Jiminy Glick in Lalawood (2004)
This goofy comedy from Canada’s own Martin Short (who stars and co-wrote the script) uses the Toronto International Film Festival as the backdrop for a murder mystery storyline. Short, virtually unrecognizable in a fat-suit, originally played the pompous, grotesque celebrity interviewer Jiminy Glick in a short-lived Comedy Central TV series. The feature was shot at a previous year’s festival, which probably accounts for cameos ranging from Jake Gyllenhaal to Sharon Stone. The film premiered in 2004 but, even with Martin Short in a fat-suit, did not, alas, result in any awards.
Borat (2006)
Arriving in a Kazakh music-blaring ox-cart, pulled by several pseudo-peasant women, Sacha Baron Cohen’s hilarious alter-ego, Borat, made an unforgettable entrance at the 2006 festival. Later, at the film’s screening, tragedy struck when the projector malfunctioned and the film was unable to be shown. Instead, the evening took a surprising turn-of-events when Cohen, director Larry Charles (whose follow-up film, Religulous, makes its premiere at this year’s festival) and introducer Michael Moore conducted an impromptu Q&A with the enthusiastic audience. The evening ended with Borat offering the receptive audience, in his trademark crude yet undeniably hilarious style, “five minutes for sex-making with my nice cart-pull prostitutes.” The movie went on to gross more than $125 million in the United States alone.
Juno (2007)
By far the most popular film at the 2007 Toronto International Film Festival, Jason Reitman’s Juno received an extended standing ovation and was lavished with praise by both movie fans and critics, who fell in love with the pregnant, idiosyncratic 16-year-old title character. Three months later, when the film was released in U.S. theaters, Juno would touch audiences nationwide. The movie became both a critical phenomenon (winning Best Original Screenplay and nominated for Best Picture) and a huge financial success (grossing over $140 million), becoming the sleeper hit of the year. In an odd promotional stunt, Fox Searchlight hired faux-runners to jog around TIFF, all dressed in Michael Cera’s memorable outfit from the film.

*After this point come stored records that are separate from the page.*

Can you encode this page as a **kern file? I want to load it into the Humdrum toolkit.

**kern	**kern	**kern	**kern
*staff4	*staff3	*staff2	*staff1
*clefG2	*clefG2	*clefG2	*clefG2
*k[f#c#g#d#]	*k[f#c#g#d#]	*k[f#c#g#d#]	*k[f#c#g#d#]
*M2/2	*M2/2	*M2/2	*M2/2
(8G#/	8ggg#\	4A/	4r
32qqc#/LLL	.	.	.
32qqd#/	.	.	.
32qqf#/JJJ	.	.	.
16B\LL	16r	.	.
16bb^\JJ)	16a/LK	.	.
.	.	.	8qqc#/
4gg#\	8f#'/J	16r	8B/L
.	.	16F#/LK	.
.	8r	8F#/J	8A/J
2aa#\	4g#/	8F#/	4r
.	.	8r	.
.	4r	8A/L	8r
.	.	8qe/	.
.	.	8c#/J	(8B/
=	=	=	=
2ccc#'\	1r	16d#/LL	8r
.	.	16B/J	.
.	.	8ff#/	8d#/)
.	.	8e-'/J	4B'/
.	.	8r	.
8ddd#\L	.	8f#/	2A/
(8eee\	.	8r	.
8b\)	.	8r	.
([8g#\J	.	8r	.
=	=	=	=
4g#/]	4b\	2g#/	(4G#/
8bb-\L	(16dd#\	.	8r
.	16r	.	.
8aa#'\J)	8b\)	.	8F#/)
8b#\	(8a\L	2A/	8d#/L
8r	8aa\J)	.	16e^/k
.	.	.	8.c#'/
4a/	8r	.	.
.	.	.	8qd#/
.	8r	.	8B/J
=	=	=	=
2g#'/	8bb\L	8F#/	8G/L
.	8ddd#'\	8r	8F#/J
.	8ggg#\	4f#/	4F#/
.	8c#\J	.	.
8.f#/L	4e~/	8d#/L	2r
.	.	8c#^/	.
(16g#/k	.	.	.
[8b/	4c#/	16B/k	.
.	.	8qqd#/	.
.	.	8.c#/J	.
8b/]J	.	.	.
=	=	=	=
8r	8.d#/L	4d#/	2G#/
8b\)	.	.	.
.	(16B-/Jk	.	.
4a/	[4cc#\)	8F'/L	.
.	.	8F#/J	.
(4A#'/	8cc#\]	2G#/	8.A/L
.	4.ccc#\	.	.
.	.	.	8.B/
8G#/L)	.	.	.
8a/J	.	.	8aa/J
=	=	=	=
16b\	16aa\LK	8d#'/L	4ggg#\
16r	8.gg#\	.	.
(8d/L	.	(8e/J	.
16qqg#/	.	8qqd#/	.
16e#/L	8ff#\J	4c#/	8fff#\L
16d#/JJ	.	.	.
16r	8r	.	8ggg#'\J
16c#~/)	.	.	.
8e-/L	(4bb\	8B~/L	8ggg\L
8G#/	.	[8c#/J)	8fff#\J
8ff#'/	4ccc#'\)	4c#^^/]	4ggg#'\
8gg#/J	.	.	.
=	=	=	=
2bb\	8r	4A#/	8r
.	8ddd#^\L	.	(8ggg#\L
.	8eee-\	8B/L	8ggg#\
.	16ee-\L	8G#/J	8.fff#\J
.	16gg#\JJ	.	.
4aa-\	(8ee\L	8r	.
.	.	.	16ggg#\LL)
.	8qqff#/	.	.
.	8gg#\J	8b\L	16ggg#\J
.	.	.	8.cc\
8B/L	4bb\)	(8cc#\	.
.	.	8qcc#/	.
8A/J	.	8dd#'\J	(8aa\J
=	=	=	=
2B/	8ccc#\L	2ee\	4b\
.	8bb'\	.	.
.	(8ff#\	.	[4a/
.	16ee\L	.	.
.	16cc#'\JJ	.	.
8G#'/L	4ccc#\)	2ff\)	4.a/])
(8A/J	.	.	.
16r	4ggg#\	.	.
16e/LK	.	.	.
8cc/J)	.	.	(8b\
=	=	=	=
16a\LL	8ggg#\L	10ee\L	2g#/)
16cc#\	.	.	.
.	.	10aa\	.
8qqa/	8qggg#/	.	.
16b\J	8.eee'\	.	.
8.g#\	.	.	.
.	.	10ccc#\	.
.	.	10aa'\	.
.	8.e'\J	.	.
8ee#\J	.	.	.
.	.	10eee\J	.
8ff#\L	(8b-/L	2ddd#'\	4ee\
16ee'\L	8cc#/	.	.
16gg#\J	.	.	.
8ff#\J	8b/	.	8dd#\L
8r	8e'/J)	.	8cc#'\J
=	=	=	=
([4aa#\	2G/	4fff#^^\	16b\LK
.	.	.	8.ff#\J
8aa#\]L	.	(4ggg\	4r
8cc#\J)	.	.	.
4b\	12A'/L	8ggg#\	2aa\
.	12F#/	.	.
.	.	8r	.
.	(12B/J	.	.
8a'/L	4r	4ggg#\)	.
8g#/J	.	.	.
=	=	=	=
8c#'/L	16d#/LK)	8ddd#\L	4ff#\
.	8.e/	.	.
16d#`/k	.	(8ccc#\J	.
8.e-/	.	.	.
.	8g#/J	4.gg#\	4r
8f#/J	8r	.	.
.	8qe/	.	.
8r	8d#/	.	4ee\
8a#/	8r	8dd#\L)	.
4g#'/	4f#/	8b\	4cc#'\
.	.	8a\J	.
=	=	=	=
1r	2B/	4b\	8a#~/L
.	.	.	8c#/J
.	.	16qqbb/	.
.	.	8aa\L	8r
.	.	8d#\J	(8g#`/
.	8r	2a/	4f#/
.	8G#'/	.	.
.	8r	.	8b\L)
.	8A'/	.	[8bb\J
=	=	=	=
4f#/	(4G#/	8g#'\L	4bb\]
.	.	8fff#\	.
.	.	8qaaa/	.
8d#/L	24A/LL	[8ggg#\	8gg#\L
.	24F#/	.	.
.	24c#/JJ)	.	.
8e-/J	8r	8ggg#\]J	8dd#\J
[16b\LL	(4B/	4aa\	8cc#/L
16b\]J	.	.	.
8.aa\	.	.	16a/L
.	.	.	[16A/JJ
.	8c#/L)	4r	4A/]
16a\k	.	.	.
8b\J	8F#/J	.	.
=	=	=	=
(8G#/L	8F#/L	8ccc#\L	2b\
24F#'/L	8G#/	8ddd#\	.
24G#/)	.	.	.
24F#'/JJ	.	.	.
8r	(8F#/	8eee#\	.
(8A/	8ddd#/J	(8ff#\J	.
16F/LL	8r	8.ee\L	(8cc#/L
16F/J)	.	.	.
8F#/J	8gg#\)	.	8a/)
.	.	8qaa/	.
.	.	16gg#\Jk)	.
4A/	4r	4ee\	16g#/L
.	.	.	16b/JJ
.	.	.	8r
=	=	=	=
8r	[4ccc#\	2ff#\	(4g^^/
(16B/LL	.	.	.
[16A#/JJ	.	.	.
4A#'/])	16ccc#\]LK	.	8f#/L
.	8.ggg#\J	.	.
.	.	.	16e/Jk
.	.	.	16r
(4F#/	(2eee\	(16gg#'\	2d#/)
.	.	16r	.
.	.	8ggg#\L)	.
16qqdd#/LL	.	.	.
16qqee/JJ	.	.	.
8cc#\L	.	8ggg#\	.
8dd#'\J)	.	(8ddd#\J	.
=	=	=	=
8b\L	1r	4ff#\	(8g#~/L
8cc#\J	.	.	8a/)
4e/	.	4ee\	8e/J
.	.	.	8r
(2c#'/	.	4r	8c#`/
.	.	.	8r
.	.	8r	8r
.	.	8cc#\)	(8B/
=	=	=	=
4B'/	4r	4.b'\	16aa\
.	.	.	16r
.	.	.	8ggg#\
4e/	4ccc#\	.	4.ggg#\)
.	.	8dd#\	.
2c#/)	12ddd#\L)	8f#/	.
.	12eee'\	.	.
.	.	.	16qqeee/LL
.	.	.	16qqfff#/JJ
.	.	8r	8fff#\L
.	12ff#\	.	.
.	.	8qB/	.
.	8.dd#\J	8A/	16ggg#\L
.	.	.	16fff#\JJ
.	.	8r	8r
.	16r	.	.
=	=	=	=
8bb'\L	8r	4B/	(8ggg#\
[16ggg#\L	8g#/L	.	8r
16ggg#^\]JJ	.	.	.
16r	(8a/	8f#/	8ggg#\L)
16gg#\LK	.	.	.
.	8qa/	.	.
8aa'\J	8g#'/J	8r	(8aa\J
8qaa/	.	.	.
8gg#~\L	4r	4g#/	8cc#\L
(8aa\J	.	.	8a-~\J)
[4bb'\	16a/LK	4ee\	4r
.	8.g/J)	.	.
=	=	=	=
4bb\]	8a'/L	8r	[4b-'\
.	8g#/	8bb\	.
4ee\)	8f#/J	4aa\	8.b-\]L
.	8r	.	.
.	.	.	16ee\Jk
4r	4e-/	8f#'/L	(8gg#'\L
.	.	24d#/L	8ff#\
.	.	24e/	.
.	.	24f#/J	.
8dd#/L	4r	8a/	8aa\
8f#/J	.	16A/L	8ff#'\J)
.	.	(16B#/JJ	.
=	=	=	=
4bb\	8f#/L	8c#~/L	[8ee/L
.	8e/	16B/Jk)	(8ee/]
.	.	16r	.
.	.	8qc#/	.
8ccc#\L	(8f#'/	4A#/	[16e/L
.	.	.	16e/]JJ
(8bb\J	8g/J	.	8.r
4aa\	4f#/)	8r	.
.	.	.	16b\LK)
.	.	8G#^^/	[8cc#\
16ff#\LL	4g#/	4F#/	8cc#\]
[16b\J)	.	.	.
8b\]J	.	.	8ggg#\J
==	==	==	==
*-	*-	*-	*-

Me and Orson Welles (2008)
One of the festival’s many first-look premieres, Me and Orson Welles will mark the 15 year anniversary of director Richard Linklater’s TIFF premiere of the cult hit Dazed and Confused. Based on Robert Kaplow’s critically acclaimed novel of the same name, Welles is a fictional account of a teenage boy (played by Hairspray’s Zac Efron) cast in the 1937 Mercury Theatre production of Julius Caesar, which is being directed by an arrogant, young, pre-Citizen Kane/War of the Worlds Orson Welles.